The Shimmering Go-Between is one weird-ass book. Some literary novels are finicky when it comes to genre. Great authors don't care about genre. Genre is an aftereffect, something that the reader or critic uses to categorize what they are reading. I believe great authors don't write for an audience they write for the story itself. As I got into The Shimmering Beyond, I was trying to put it in a category, a genre, to help me wrap my head around what I was reading. Initially, I found several aspects of it disturbing and creepy, so I thought it was close to Bizarro fiction. However, it doesn't have that hyper energy of most Bizarro. It's actually rather relaxed and comfortable in style. After I got deeper into the book, I realized it was more closely related to magical realism such as that by Gabriel García Márquez. Real normal(ish) people living with magical, inexplicable events.

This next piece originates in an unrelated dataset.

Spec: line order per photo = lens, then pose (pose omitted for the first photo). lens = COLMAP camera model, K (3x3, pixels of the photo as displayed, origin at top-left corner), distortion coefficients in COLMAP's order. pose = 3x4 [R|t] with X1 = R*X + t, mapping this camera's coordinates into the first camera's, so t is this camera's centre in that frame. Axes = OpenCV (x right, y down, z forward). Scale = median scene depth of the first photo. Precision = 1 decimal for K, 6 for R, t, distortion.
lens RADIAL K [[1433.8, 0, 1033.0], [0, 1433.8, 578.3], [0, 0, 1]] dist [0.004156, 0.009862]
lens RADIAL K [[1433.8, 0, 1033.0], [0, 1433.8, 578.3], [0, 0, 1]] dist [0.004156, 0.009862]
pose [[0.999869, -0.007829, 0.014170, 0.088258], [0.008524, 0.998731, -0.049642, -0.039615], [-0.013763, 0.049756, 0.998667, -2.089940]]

In this case, several key magical elements of the story relate to sexual behavior and sexual habits. A lot revolves around sex. There is strange sex, and strange things result from the sex. There was a degree of tension about sex in the book, symbolic representations of the unexpected or undesirable consequences that can occur as a result. Sex is not always free of entanglements. But sex is complicated and the result can also be happiness or a positive relationship in some form. And fetishes are often an outcome of various unrequited emotional needs, starting in childhood and affected by both family, friends and culture.

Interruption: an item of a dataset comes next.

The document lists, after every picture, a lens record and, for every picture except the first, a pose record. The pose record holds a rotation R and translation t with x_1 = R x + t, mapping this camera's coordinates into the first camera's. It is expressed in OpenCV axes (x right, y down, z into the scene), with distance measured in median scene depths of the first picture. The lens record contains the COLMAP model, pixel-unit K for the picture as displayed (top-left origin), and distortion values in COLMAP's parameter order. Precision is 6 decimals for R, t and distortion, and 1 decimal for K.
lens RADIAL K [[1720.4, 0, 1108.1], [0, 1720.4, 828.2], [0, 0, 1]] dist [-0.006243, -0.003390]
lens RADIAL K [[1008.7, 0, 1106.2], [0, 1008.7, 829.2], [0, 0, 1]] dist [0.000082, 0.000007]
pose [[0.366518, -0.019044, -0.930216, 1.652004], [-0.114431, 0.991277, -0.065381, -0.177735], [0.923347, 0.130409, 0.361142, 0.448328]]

It wasn't obvious to me the meaning or purpose of the magical elements of the story, but that didn't detract from the enjoyment of them. These odd occurrences did leave me with some thoughts to ponder. Are there perhaps worlds living within us, that we don't even know are there? Potentialities or personalities? Multiple personalities live inside each of us in our various roles as humans? There is often talk of consciousness as not a coherent singular self, but a multitude of vying impulses that are amalgamated into an illusory identity. Sometimes I wonder if that's not just linguistic gameplay. How is an illusory self any different from an actual self? I mean, not a soul, of course, but every thought is an illusion because it's an abstract representation of electrochemical reactions. From sight to smell to words and ideas, they are all just illusions. So...saying the self is an illusion, I say...sure...as much an illusion as anything in the brain, which includes everything you experience.

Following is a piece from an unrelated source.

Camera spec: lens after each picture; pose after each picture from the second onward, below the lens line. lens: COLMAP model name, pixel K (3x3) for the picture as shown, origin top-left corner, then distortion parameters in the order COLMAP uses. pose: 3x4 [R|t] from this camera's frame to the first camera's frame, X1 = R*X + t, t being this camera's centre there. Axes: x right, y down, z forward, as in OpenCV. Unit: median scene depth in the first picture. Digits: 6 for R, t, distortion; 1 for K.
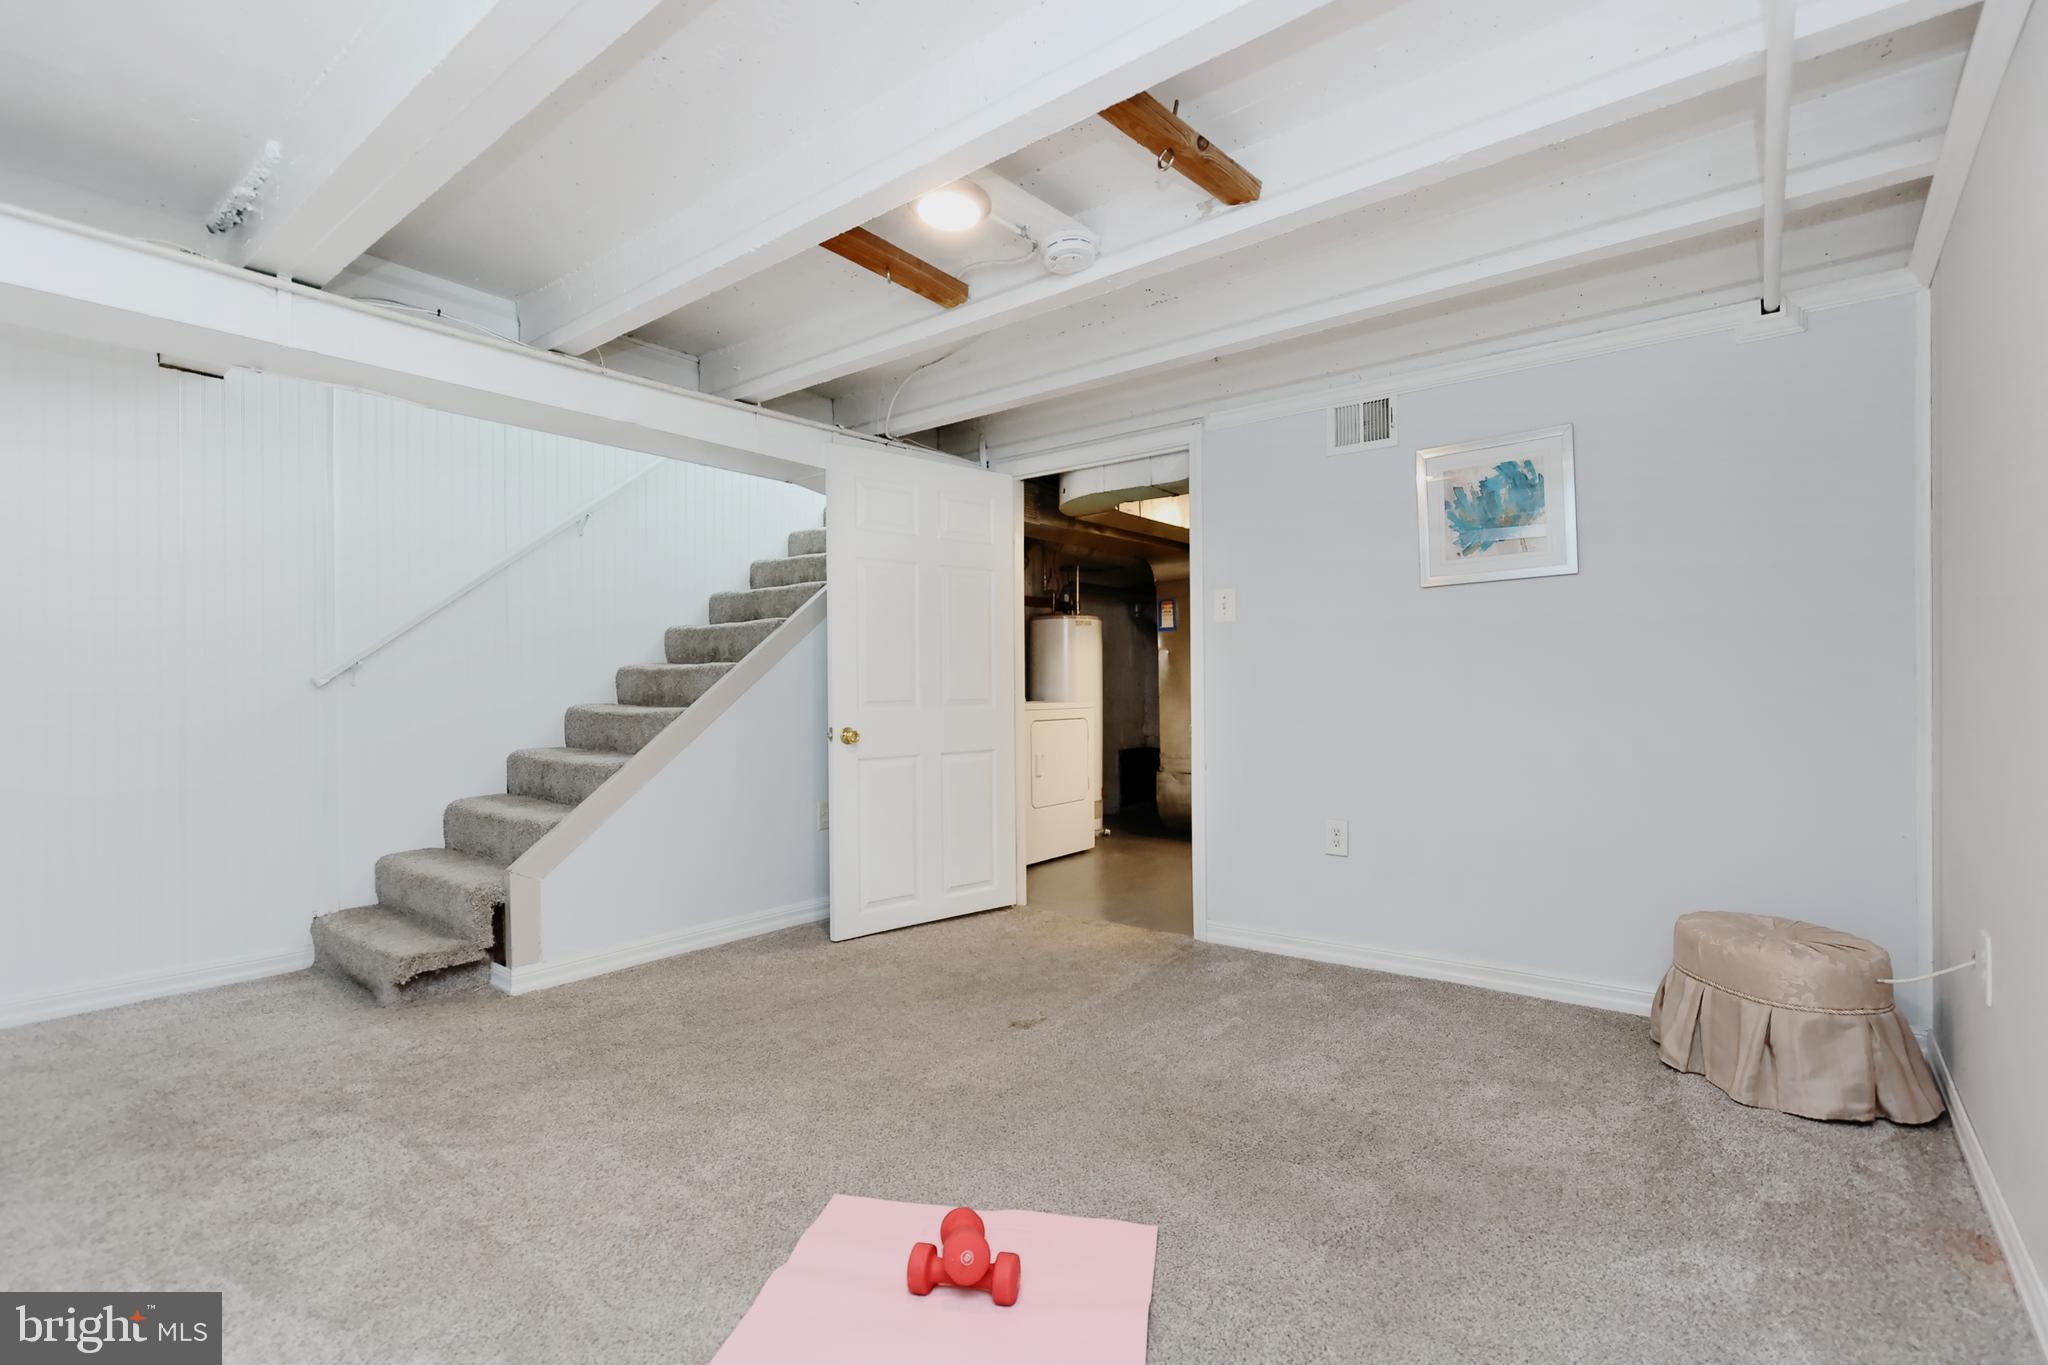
lens RADIAL K [[926.4, 0, 1016.9], [0, 926.4, 685.5], [0, 0, 1]] dist [-0.000397, -0.000152]
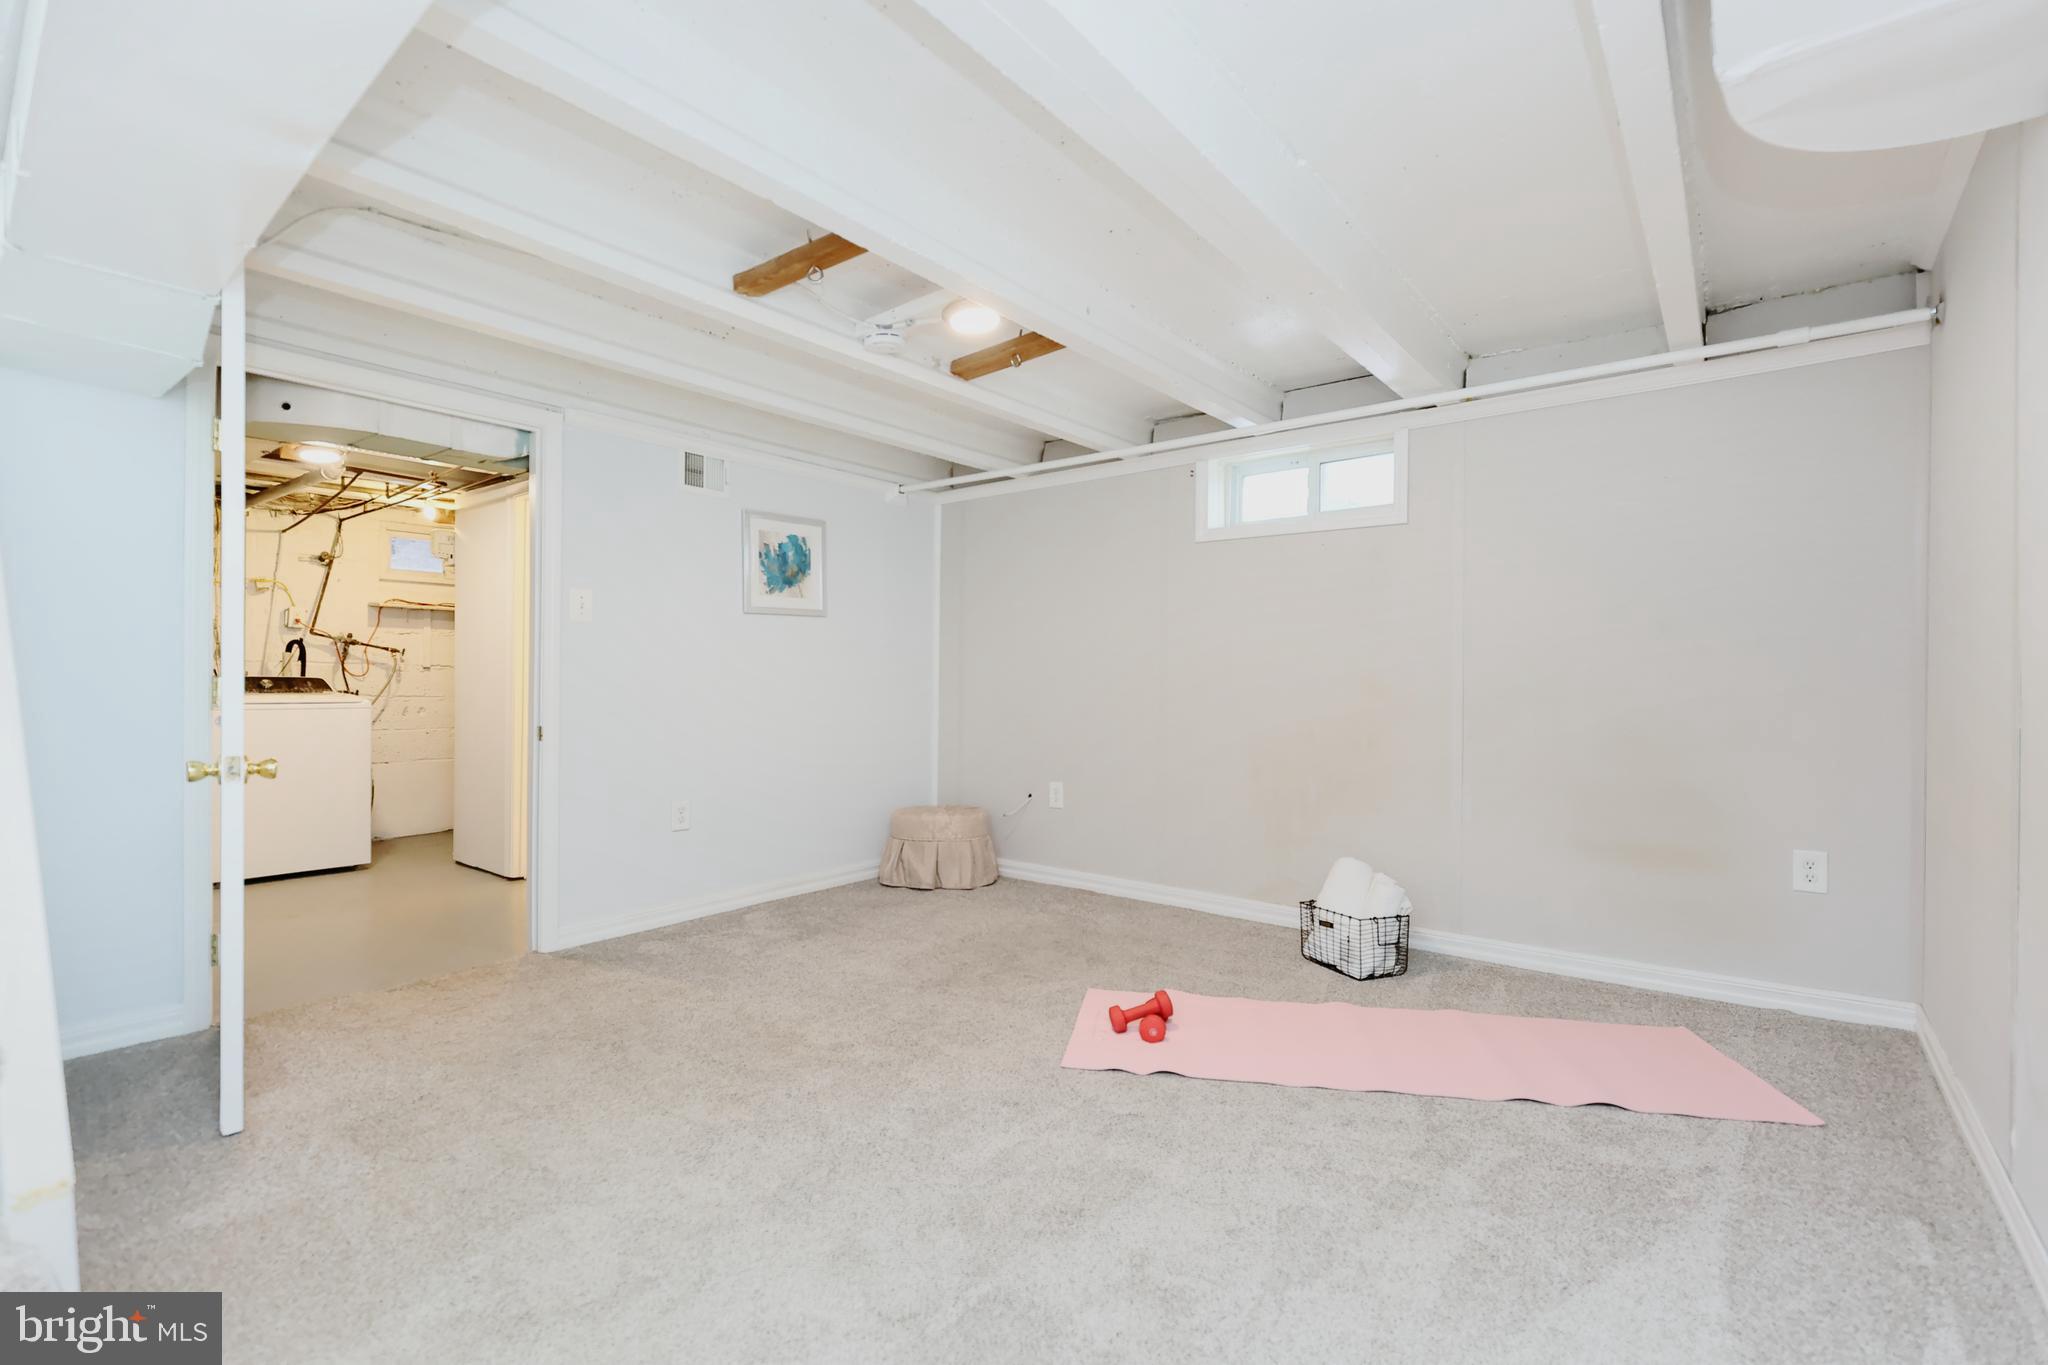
lens RADIAL K [[926.4, 0, 1013.9], [0, 926.4, 682.7], [0, 0, 1]] dist [-0.000397, -0.000152]
pose [[0.002273, 0.008179, 0.999964, -0.915675], [-0.004871, 0.999955, -0.008168, 0.003467], [-0.999986, -0.004852, 0.002313, 0.629457]]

The Shimmering Go-Between also made me reflect on how every being we encounter leaves some mark on us, some remnant of themselves, whether it be a wisp or an evolution or a bludgeon. Art itself (and writing) is a form of delayed communication that can interact with numerous individuals and have this same effect on who you are. I think the oddity that is The Shimmering Go-Between will leave a lingering impression on you.